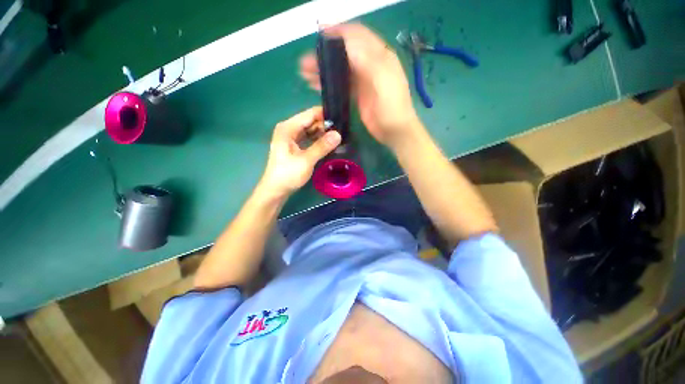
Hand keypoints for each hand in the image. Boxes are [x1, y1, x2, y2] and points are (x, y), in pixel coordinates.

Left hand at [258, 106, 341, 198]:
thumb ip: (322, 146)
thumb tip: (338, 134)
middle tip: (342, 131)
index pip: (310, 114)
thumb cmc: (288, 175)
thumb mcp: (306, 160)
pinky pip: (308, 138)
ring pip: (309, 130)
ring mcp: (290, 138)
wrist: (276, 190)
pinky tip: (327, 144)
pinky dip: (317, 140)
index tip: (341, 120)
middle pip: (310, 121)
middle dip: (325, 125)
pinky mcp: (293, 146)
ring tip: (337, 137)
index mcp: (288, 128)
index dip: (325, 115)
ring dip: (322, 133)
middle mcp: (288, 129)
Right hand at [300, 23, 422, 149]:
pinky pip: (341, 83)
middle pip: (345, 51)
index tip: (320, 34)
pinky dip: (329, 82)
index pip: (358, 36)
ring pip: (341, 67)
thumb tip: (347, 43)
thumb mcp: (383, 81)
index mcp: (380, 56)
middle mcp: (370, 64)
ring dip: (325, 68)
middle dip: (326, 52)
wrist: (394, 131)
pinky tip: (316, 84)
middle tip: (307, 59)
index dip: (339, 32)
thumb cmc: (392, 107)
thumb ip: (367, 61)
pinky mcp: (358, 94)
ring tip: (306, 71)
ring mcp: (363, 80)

- - -

- EXERCISE INSTRUCTIONS
Produce the full material again verbatim, with the pictures dropped.

- ANSWER BOX
Hand keypoints for each hand in the image. Boxes are [x1, y1, x2, y2] and points are (x, y), in pixel coordinates.

Left hand at [258, 106, 341, 198]:
thumb ip: (322, 146)
thumb tip: (338, 134)
middle tip: (342, 131)
index pip: (310, 114)
thumb cmc: (288, 175)
thumb mcp: (306, 160)
pinky pip: (308, 138)
ring pip: (309, 130)
ring mcp: (290, 138)
wrist: (276, 190)
pinky tip: (327, 144)
pinky dip: (317, 140)
index tip: (341, 120)
middle pip: (310, 121)
middle dip: (325, 125)
pinky mcp: (293, 146)
ring tip: (337, 137)
index mcp: (288, 128)
index dip: (325, 115)
ring dip: (322, 133)
middle mcp: (288, 129)
Right hand at [300, 23, 422, 149]:
pinky pip: (341, 83)
middle pip: (345, 51)
index tip: (320, 34)
pinky dip: (329, 82)
index pip: (358, 36)
ring pip: (341, 67)
thumb tip: (347, 43)
thumb mcp: (383, 81)
index mcp: (380, 56)
middle mcp: (370, 64)
ring dip: (325, 68)
middle dip: (326, 52)
wrist: (394, 131)
pinky tip: (316, 84)
middle tip: (307, 59)
index dip: (339, 32)
thumb cmc: (392, 107)
thumb ip: (367, 61)
pinky mcp: (358, 94)
ring tip: (306, 71)
ring mcp: (363, 80)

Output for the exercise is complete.